I have modified the function so it can obtain longest paths as well. Please let me know what you think, about it.

Thanks, Fidel

### comment:15 follow-up: ↓ 16 Changed 9 years ago by ncohen

• Status changed from needs_review to needs_work

Hello !!!

It looks like you patch can not be applied on the brand-new 4.6.alpha3... As it is the second time in two days a patch does not apply on this release, I tried #10043 to notice it did no apply either -- it was THE patch I did not want to rebase :-/

Nathann

### Changed 9 years ago by fidelbarrera

Rebased version of trac_9698_5.patch

### comment:16 in reply to: ↑ 15 Changed 9 years ago by fidelbarrera

• Status changed from needs_work to needs_review

Hello Nathann,

It looks like you patch can not be applied on the brand-new 4.6.alpha3...
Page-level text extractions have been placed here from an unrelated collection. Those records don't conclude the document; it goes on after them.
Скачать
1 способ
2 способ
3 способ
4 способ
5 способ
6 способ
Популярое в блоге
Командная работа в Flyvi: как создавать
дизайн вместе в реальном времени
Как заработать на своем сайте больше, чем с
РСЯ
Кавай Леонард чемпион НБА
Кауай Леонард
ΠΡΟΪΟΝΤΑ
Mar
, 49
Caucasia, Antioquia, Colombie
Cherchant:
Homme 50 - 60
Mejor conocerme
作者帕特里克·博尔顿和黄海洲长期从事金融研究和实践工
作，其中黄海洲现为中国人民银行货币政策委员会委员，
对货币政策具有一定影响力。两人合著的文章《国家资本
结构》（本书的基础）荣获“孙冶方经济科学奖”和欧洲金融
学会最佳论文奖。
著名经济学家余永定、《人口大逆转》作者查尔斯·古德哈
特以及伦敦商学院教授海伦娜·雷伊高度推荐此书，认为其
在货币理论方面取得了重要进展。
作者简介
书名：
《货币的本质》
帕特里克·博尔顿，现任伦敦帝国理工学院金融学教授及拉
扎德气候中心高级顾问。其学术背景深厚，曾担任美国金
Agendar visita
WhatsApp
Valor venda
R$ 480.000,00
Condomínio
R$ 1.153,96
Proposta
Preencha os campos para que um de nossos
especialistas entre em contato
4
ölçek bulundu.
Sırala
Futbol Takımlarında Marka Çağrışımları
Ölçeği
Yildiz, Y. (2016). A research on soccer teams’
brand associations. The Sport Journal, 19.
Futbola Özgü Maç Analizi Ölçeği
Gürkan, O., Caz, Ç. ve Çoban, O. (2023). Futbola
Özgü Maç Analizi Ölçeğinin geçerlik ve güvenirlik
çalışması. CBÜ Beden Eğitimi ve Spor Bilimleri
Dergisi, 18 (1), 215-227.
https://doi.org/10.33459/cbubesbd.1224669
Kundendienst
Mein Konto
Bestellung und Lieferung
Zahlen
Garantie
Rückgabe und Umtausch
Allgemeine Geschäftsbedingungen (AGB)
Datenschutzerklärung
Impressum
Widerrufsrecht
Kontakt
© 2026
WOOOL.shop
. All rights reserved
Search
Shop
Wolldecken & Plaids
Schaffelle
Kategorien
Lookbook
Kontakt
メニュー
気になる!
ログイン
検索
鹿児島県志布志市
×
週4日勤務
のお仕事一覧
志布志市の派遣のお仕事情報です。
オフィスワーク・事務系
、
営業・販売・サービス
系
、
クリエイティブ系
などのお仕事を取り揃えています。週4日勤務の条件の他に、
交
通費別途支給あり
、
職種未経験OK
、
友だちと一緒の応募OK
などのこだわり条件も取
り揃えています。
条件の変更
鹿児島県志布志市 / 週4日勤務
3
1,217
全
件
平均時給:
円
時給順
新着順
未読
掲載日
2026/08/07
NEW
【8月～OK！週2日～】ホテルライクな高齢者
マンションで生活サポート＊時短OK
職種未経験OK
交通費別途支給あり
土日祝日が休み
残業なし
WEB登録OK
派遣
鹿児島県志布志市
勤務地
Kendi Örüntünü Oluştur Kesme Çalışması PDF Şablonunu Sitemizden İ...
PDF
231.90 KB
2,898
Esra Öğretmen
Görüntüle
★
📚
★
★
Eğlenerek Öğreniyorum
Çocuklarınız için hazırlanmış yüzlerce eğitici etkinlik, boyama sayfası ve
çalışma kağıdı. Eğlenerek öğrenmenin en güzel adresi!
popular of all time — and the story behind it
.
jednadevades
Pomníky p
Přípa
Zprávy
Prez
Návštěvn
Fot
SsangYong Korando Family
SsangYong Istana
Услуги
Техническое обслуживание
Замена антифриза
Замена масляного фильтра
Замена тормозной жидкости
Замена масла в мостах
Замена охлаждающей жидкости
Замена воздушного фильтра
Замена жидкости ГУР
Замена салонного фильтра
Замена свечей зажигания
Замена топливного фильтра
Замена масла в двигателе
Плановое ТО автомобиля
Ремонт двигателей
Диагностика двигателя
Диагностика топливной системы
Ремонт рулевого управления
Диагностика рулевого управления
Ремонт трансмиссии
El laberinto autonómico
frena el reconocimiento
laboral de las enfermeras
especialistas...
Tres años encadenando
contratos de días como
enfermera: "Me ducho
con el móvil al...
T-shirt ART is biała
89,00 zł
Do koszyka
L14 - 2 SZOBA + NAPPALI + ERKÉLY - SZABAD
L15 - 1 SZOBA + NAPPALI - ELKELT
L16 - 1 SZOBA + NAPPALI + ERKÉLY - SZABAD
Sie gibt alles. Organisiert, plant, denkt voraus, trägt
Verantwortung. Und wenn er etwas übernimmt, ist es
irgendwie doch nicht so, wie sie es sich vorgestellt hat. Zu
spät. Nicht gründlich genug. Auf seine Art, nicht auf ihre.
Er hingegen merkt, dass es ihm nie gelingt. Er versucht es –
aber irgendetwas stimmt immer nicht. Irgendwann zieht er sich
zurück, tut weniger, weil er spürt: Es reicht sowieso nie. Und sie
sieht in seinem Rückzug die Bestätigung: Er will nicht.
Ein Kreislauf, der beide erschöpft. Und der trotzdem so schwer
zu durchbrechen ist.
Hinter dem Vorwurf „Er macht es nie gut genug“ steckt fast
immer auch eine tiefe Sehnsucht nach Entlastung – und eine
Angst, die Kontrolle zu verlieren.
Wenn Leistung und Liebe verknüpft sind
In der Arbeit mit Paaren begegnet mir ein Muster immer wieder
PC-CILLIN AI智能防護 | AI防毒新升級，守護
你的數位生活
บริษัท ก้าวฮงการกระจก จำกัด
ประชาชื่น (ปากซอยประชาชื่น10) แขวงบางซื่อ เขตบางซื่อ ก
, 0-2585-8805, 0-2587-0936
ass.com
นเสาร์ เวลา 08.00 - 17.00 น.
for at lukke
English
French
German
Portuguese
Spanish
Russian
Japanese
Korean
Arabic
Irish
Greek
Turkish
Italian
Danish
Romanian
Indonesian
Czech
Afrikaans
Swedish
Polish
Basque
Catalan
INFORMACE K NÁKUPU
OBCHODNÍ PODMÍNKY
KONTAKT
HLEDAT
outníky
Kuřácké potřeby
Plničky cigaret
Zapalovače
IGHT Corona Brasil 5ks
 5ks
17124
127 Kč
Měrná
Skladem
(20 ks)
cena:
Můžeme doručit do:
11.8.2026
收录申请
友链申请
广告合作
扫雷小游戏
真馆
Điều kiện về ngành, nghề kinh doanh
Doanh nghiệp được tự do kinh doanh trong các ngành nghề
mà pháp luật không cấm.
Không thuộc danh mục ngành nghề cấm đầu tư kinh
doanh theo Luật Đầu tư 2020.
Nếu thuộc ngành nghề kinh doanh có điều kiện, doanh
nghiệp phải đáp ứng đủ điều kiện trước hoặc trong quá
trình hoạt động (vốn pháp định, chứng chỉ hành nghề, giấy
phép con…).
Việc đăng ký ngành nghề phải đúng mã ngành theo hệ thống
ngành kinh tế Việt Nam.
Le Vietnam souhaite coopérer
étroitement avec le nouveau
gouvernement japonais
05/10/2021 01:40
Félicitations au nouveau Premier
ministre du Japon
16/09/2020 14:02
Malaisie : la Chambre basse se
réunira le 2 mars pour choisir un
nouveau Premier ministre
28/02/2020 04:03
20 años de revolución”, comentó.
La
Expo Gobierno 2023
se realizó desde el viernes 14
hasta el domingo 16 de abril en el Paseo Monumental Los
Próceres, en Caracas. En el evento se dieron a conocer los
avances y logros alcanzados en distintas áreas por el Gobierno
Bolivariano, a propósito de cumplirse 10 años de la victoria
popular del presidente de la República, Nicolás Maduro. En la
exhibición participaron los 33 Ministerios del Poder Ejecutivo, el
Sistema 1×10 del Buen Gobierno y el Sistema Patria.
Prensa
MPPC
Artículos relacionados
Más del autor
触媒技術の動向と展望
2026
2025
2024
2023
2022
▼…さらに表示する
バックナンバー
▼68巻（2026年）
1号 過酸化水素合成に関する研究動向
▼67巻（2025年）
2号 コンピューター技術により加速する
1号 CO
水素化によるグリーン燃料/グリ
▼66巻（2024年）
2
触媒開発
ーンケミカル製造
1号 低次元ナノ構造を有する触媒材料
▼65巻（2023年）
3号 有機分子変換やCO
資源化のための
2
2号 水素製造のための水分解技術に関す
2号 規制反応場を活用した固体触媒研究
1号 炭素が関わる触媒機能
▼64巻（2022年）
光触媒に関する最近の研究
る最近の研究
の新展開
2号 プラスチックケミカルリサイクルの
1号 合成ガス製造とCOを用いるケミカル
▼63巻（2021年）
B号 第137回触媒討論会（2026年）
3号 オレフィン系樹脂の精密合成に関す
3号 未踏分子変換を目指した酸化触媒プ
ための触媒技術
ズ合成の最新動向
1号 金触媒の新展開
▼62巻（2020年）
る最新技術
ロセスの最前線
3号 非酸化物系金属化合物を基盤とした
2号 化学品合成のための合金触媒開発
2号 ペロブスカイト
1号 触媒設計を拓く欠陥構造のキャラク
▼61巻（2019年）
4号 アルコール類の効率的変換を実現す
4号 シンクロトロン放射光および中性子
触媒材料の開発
I have rebased the patch, please see trac_9698_6.patch I hope it works now :)

Best, Fidel

### comment:17 follow-up: ↓ 18 Changed 9 years ago by ncohen

• Reviewers set to Nathann Cohen

Then I guess this is it ! I am adding a small patch with unimportant modifications, like adding backquotes, lists for enumerations, or changing the length of some lines. I also added a doctest, just in case. Whatever happens, I do not fear anything wrong from this method as it tests its output before returning it... Positive review to your patch ! Could you review mine ? `:-)`

Thanksssssss !!

Nathann

### comment:18 in reply to: ↑ 17 Changed 9 years ago by fidelbarrera

• Status changed from needs_review to positive_review

Your modifications look good. All doctests passed. Changing to positive review.

Thanks, Fidel

### comment:19 Changed 9 years ago by ncohen

• Description modified (diff)

### comment:20 Changed 9 years ago by jdemeyer

• Milestone changed from sage-4.6 to sage-4.6.1

### Changed 9 years ago by jdemeyer

same as trac_9698 - smallfixes.patch

### comment:21 Changed 9 years ago by jdemeyer

Please don't put spaces in patch filenames

### comment:22 Changed 9 years ago by jdemeyer

• Merged in set to sage-4.6.1.alpha0
• Resolution set to fixed
• Status changed from positive_review to closed

### comment:23 Changed 9 years ago by eviatarbach

• Status changed from closed to needs_work

Great patch! I was hoping for these functions. There are some spelling problems, though (these are all in the docstrings):

1. All instances of "hamiltonian" should be changed to "Hamiltonian". This is because Hamilton is a proper noun, and the capitalization transfers to the term (see here: http://mathworld.wolfram.com/HamiltonianCycle.html). "hypohamiltonian" should be left lower-case, though.
2. "neccesary" should be "necessary"
3. "non hamiltonian" should be "non-Hamiltonian" (note the dash)
4. "Dodecahedral" should not be capitalized; "dodecahedral"
5. "Running the algorithm on random instances, just to make sure the answers are still satisfiable path". Should be "paths".